* Written instruction a *
How many years did Ethan Iverson spend with The Bad Plus, according to the press bio?

My email address is connected to the TinyLetter account but please don’t be offended if I don’t respond to prodding, even if your incoming communication is comprised of nothing but praise or good intentions. The title of Gary Graffman’s book says it all: I Really Should Be Practicing
Quick press bio:
Pianist, composer, and writer Ethan Iverson was a founding member of The Bad Plus, a game-changing collective with Reid Anderson and David King. The New York Times called TBP “…Better than anyone at melding the sensibilities of post-60’s jazz and indie rock.” During his 17-year tenure TBP performed in venues as diverse as the Village Vanguard, Carnegie Hall, and Bonnaroo; collaborated with Joshua Redman, Bill Frisell, and the Mark Morris Dance Group; and created a faithful arrangement of Igor Stravinky’s The Rite of Spring and a radical reinvention of Ornette Coleman’s Science Fiction.

* The data *

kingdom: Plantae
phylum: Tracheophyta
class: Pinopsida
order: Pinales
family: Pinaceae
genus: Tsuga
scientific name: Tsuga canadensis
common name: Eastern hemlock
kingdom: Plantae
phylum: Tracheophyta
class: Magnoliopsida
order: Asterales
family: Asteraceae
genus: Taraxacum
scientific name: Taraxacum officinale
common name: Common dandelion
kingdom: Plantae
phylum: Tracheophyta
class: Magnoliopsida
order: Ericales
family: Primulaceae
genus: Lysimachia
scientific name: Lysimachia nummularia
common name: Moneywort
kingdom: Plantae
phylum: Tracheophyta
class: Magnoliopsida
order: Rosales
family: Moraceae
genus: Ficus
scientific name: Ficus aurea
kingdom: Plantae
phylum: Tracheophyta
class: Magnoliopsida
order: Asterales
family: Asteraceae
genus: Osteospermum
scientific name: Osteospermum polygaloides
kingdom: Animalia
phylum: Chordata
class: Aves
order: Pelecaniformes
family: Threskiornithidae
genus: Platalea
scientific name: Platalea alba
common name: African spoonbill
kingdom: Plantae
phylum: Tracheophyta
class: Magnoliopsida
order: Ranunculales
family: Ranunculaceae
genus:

* Written instruction b *
Rewrite the listing from the line containing "common name: Moneywort" down through the end of the listing, swapping every "scientific name" for "binomial name" and keeping everything else unchanged.

* Solution a *
17 years

* Solution b *
common name: Moneywort
kingdom: Plantae
phylum: Tracheophyta
class: Magnoliopsida
order: Rosales
family: Moraceae
genus: Ficus
binomial name: Ficus aurea
kingdom: Plantae
phylum: Tracheophyta
class: Magnoliopsida
order: Asterales
family: Asteraceae
genus: Osteospermum
binomial name: Osteospermum polygaloides
kingdom: Animalia
phylum: Chordata
class: Aves
order: Pelecaniformes
family: Threskiornithidae
genus: Platalea
binomial name: Platalea alba
common name: African spoonbill
kingdom: Plantae
phylum: Tracheophyta
class: Magnoliopsida
order: Ranunculales
family: Ranunculaceae
genus:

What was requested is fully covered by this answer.